#Google; #Investigation; #EU; #Fitbit
New York, Aug 4 (Canadian-Media): An in-depth investigation is being opened by European Union (EU) officials into U.S. tech giant Google's plan to buy fitness tracking device maker Fitbit, because of the concern that deal would expand Google's "data advantage," and raise barriers for rivals to match Google's online advertising services, media reports said.
Google. Image credit: Twitter handle
Google's plan to acquire Fitbit was a bold step into health and fitness technology in its efforts to become a force in consumer hardware.
"This deal is about devices, not data," said Rick Osterloh, Google's senior vice-president for devices and services. "We've been clear from the beginning that we will not use Fitbit health and wellness data for Google ads," he wrote in a blog post.
With its initiative, Fitbit had launched wearable fitness technology with devices to track activities such as running, cycling and swimming and record sleep patterns and heart rates.
Fitbit has more than 28 million active users worldwide and has sold more than 100 million devices.
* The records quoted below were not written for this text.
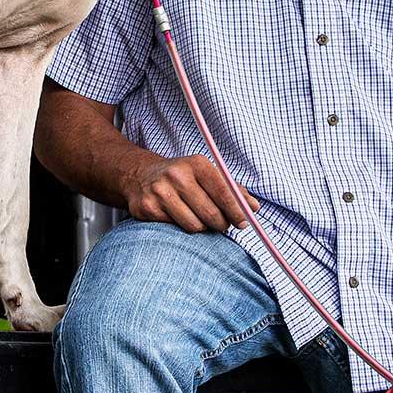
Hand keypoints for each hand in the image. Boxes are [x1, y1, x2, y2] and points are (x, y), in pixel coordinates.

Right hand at [124, 153, 258, 233]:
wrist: (139, 175)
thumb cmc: (181, 177)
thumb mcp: (205, 174)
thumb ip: (231, 189)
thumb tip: (253, 207)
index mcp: (196, 164)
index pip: (224, 192)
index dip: (236, 211)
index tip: (243, 222)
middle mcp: (177, 175)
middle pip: (211, 213)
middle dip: (221, 224)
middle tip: (222, 224)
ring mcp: (160, 191)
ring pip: (194, 225)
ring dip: (201, 227)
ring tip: (198, 218)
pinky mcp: (147, 208)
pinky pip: (175, 228)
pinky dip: (181, 226)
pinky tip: (177, 216)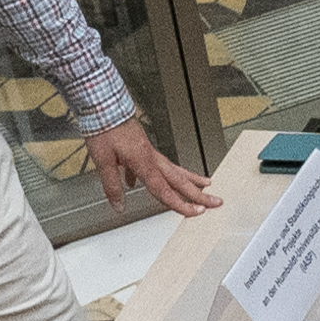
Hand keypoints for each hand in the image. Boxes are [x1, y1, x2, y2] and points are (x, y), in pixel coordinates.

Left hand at [84, 120, 217, 218]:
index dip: (181, 204)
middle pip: (179, 181)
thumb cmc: (104, 130)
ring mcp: (150, 152)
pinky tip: (157, 180)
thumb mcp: (103, 161)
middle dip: (199, 194)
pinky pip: (161, 164)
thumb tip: (119, 206)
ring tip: (206, 185)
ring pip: (175, 170)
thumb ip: (112, 186)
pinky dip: (165, 175)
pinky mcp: (145, 147)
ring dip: (192, 180)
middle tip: (215, 201)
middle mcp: (152, 158)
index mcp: (144, 163)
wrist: (104, 108)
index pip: (165, 190)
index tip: (196, 212)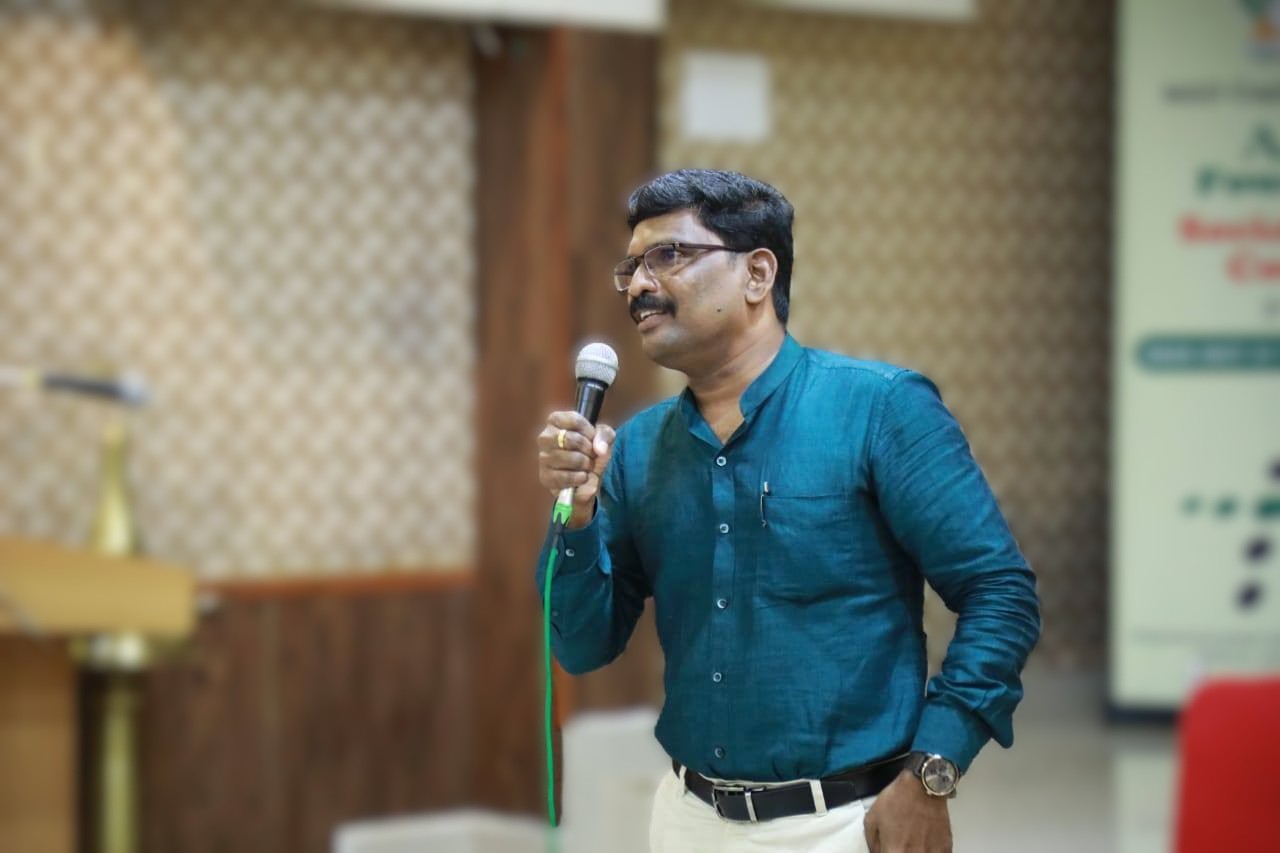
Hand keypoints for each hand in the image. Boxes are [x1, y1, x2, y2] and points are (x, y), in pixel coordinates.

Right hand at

Citing privacy and antitrust concerns, authorities have been called by privacy and consumer groups to block Google's deal to buy Fitbit in November for $2.1 billion US.
"Investigation aims to ensure that control by Google over data collected through wearable devices as a result of the transaction does not distort competition," said EU competition commissioner Margrethe Vestager, who has been at the forefront of the movement to govern and control the likes of Google and its Silicon Valley rivals.
During her first five-year term as competition commissioner, she hit Google with nearly $10 billion in penalties for multiple antitrust cases involving its Android operating system, advertising business and shopping service.
The investigation also underscores the leading role of EU authorities in global efforts to regulate the big technology companies.